## Texto do exercício:
::::::::
Na exposição de motivos do documento, o ministério argumentou que a desregulamentação é uma tendência mundial, devendo a revisão do PGO segui-la, de modo a viabilizar “a integração de redes multisserviços com ampla abrangência territorial, possibilitando melhores ofertas de serviços aos consumidores, com a incorporação das economias de escala e de escopo necessárias à manutenção da capacidade de investimento das empresas do setor”.

Em 25 de abril, a Oi anunciou a compra Brasil Telecom por R$ 5,8 bilhões. Como tal negócio era, e ainda é, ilegal segundo a redação atual do PGO, aumentou a pressão sobre o Conselho Diretor da Anatel pela definição das novas regras, evidenciando qual era a questão de fato da revisão normativa. Após dois meses de discussão, o Conselho Diretor divulgou a proposta de alteração, abrindo uma consulta pública de 30 dias, tempo considerado muito curto por uma horda de críticos [veja aqui ]. Após muita reclamação, o prazo foi estendido por mais 15 dias.

Entre o ofício da Abrafix e a definição das novas regras, serão quase seis meses, sendo 45 dias de discussão pública. “É uma política atrasada, porque ela só é construída a partir da demanda do próprio agente. Poder público não tem política, aí o mercado define e o poder concedente corre atrás", critica Israel Bayma. “É um processo que não passou por nenhuma visão estratégica, mas o poder público teve que responder à pressão brutal de um negócio”, dispara Murilo Ramos.

Limites à “ambevisação”

Um segundo elemento reforça a avaliação de “casuísmo”: a adequação da proposta da direção da Anatel à situação da BrT-Oi. Havia um receio de ocorrer na telefonia brasileira o que aconteceu no caso do setor de cerveja: permitiu-se a criação da Ambev para depois permitir sua desnacionalização através da fusão com a empresa belga Interbrew. Se é ou não uma resposta ao temor manifestado por vários atores em relação à desnacionalização, não deixa de ser curioso que a proposta permita a fusão entre concessionárias de duas áreas, mas proíba que estas se integrem a uma terceira operadora deste serviço. Na prática, o novo PGO legitimaria o negócio BrT-Oi já acertado, mas impediria a venda da nova supertele para uma terceira, como a espanhola Telefónica ou a mexicana Telmex.

No entanto, em reunião do Conselho Consultivo da Anatel no dia 3 de julho, o relator do processo no Conselho Diretor, Pedro Jaime Ziller, alegou não haver relação de uma com a outra. “Sobre o PGO, temos que separá-lo da fusão e tem que ficar claro que ele não é feito para a BrT-Oi, mas é um instrumento isonômico para todas as concessionárias”, afirmou. Mas deixou claro em várias respostas que a redação apresentada estava “em acordo com a política estabelecida pelo governo federal”.
::::::::
## Usando as informações:
#1 Cite o trecho do texto sobre a revisão do PGO que começa em "Em 25 de abril, a" e termina em "mais 15 dias.".
#2 Segundo o texto sobre a revisão do PGO, por qual valor a Oi anunciou a compra da Brasil Telecom?
#3 Reescreva em forma de lista o parágrafo do texto sobre a revisão do PGO que começa com "Em 25 de abril, a Oi anunciou", preservando seus fatos principais.

## Os dados:
::::::::
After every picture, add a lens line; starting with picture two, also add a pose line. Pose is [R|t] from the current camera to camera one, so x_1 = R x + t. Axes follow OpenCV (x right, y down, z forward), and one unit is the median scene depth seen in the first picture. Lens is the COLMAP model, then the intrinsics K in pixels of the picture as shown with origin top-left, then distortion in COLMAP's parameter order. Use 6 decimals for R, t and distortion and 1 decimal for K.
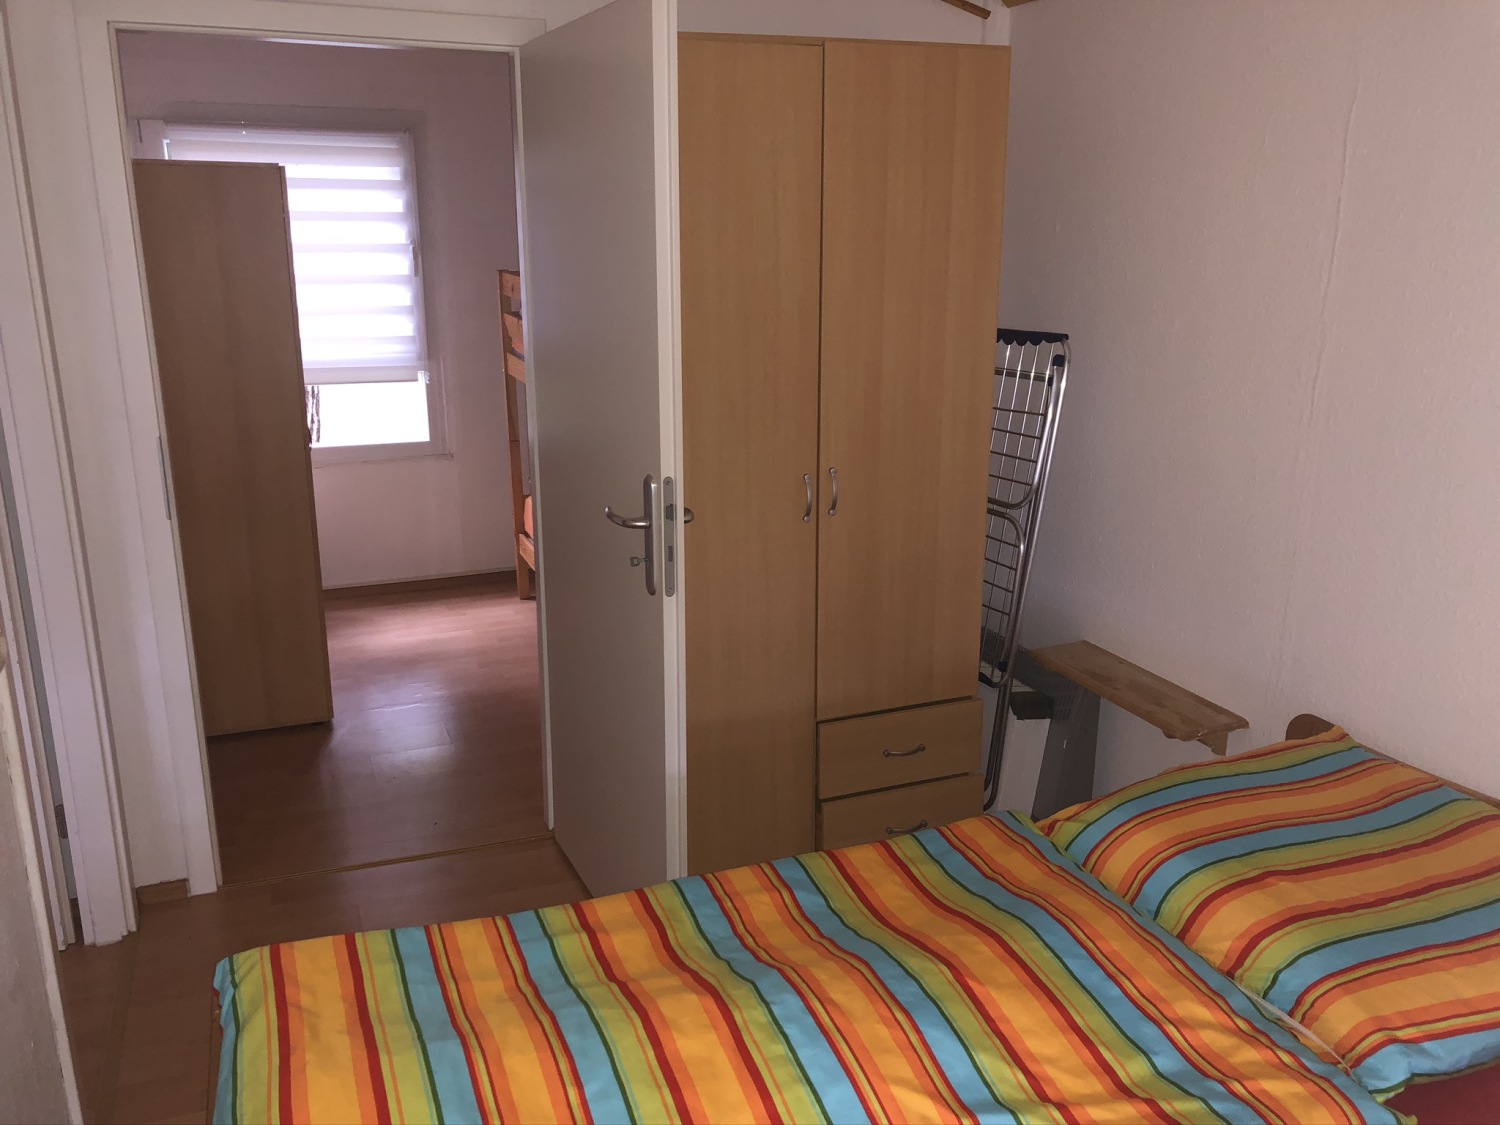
::::::::
## Conjunto de respostas:
#1
Em 25 de abril, a Oi anunciou a compra Brasil Telecom por R$ 5,8 bilhões. Como tal negócio era, e ainda é, ilegal segundo a redação atual do PGO, aumentou a pressão sobre o Conselho Diretor da Anatel pela definição das novas regras, evidenciando qual era a questão de fato da revisão normativa. Após dois meses de discussão, o Conselho Diretor divulgou a proposta de alteração, abrindo uma consulta pública de 30 dias, tempo considerado muito curto por uma horda de críticos [veja aqui ]. Após muita reclamação, o prazo foi estendido por mais 15 dias.

#2 Por R$ 5,8 bilhões.

#3
- Em 25 de abril, a Oi anunciou a compra da Brasil Telecom por R$ 5,8 bilhões.
- O negócio era, e ainda é, ilegal pela redação atual do PGO, o que aumentou a pressão sobre o Conselho Diretor da Anatel para definir as novas regras.
- Após dois meses de discussão, o Conselho Diretor divulgou a proposta de alteração e abriu uma consulta pública de 30 dias, prazo considerado muito curto por muitos críticos.
- Depois de muitas reclamações, o prazo foi estendido por mais 15 dias.